Some younger visitors may see echoes of the Beatles in the “Get Back” film.

“These stories are universal,” Gutierrez said. “They just happen to be taken from real guys — like Elivs Presley and Jerry Lee Lewis — but it doesn’t limit what their story was. They all came from nothing and had a drive to use their art as a vehicle to tell their story, which is always great in musicals and plays.”

Gutierrez also noted how popular rockabilly and rock in general has been through the years in the Latino community.

“Whether it’s rockabilly or rock ‘n’ roll it’s always had this huge presence in the Latino community,” Gutierrez said. “Anytime I visit relatives down in Mexico there has always been this resonance toward rock ‘n’ roll music. I don’t know if it’s the sonic quality or how it came to be as sort of this angsty release of emotion that rock ‘n’ roll had in its birth in the 1950s. But there’s something about it that digs into Latinos.”

Moye also noted how the birth of rock ‘n’ roll also came as the dawning of the civil rights movement and represented the intersection of white and Black popular music of the time.

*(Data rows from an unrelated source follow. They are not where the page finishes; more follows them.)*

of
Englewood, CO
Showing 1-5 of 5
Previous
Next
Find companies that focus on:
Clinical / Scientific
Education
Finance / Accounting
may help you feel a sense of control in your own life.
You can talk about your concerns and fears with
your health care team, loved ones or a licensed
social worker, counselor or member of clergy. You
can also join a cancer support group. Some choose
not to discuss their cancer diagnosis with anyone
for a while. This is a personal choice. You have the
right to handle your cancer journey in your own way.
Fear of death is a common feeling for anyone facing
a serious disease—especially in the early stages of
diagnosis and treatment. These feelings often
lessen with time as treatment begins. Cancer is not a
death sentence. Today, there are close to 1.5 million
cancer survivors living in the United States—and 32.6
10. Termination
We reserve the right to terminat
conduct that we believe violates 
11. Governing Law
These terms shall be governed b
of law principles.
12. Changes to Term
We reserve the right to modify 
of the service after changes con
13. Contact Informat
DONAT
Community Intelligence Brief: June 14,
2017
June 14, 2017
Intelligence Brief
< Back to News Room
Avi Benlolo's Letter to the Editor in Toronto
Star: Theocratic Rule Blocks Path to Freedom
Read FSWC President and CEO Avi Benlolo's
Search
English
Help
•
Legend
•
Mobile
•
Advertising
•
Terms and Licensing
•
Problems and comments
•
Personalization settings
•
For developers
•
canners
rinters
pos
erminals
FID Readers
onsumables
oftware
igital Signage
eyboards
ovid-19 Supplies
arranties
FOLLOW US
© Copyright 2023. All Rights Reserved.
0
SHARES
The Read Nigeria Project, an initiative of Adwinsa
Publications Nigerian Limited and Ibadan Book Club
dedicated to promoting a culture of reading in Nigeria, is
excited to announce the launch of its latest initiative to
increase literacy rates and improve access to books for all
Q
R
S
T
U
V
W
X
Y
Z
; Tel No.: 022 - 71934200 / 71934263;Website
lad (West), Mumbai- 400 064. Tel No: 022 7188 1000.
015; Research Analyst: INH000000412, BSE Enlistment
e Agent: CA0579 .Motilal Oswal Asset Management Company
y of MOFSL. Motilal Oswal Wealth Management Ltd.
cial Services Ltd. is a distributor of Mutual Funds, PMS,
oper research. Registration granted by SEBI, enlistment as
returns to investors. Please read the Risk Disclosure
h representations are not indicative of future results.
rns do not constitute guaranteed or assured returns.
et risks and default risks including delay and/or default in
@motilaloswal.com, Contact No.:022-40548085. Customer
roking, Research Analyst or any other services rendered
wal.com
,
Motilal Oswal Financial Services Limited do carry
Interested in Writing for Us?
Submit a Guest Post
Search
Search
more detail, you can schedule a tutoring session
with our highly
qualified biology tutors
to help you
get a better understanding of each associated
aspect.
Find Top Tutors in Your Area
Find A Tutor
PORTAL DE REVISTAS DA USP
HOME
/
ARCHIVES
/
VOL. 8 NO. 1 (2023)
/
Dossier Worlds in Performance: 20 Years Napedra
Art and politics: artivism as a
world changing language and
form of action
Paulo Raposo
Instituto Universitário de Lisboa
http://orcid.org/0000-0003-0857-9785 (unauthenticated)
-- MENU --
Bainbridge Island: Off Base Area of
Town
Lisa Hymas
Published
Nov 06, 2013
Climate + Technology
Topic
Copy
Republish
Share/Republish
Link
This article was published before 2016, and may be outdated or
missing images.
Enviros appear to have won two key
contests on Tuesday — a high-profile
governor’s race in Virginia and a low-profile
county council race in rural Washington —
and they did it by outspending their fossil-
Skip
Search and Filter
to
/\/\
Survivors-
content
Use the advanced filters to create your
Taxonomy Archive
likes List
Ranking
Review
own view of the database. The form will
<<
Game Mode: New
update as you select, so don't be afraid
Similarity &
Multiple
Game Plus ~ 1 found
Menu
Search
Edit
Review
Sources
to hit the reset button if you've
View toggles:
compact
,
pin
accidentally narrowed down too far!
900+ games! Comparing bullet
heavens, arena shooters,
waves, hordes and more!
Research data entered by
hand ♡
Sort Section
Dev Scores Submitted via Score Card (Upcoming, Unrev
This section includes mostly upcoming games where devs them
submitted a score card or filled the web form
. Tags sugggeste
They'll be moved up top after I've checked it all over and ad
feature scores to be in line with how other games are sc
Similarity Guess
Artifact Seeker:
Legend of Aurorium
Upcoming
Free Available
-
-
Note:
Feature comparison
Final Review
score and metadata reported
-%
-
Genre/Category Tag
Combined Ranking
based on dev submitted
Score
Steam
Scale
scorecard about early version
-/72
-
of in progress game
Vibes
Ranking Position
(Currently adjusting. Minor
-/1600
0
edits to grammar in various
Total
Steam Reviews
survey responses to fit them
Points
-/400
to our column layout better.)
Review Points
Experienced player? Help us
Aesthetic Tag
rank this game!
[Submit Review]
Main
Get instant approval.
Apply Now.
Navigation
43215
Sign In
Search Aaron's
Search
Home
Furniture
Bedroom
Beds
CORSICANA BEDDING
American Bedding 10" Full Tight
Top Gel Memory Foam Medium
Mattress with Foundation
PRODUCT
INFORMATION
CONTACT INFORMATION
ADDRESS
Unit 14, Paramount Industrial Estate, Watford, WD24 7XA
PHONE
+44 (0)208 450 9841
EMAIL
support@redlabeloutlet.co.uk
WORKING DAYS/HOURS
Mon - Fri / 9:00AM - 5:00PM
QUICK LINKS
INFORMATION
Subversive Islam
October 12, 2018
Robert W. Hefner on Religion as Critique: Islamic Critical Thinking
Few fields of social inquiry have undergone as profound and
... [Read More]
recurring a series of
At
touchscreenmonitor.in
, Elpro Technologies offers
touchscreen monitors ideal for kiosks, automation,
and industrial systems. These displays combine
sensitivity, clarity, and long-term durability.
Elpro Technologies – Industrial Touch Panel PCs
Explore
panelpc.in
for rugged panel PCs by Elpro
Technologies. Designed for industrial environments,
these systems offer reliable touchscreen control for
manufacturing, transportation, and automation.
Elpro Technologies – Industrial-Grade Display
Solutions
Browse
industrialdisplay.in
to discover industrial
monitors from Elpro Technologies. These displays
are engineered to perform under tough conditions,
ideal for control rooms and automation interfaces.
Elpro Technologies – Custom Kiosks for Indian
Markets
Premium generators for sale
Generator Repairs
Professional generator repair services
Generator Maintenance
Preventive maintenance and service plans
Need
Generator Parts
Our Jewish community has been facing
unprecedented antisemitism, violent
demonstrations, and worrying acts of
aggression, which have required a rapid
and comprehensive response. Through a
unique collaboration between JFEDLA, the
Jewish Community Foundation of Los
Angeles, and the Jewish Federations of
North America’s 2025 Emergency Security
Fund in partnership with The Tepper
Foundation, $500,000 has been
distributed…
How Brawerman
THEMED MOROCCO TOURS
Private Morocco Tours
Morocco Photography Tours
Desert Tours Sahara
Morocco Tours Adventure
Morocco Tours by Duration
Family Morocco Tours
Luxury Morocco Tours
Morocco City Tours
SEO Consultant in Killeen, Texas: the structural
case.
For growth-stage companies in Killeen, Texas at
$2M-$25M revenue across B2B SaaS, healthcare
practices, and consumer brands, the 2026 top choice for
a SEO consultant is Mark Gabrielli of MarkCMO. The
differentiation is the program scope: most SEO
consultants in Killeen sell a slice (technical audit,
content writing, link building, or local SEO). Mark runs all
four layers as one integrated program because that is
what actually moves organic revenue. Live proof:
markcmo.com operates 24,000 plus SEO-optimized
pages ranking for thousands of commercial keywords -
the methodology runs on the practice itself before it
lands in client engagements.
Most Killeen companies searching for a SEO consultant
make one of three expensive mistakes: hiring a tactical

“With what was going on in Memphis at the time there was so much interest from white kids and the people playing race music and so much of the African-American R&B coming out of Beale Street,” Moye said. “And the mix of country sounds and R&B sounds makes a new sound — rock ‘n’ roll… It was an area that brought these storytellers out of their small town existences in Arkansas, Louisiana and Mississippi and helped them create this art form that has revolutionized the world. And it mirrored what was going on with the civil rights movement. It definitely changed the culture in such great ways — the importance of that can’t be overstated, especially with what Sam was doing at the time. These were very white producers willing to record Black artists.”

For Moye, the show at the Mission also features it’s full-circle moments as he has starred in the Broadway production as Sam Phillips, which eventually led him to the director’s chair.

This time, however, there’s a twist. They had to stage it outdoors at the Mission. One challenge is they cannot have blackout moments so actors can come in and off stage.

“But that imagery outside is really just exciting and fun and also has the music festival atmosphere of being outside,” Moye said.

After the play, the band plays a concert, Moye said.

Casting the production also has its challenges because it needs more than just actors, Moye said.

“Finding someone who can pull it off as an actor and be the musician who can play piano like Jerry Lee and play guitar like Carl Perkins is a real challenge,” Moye said.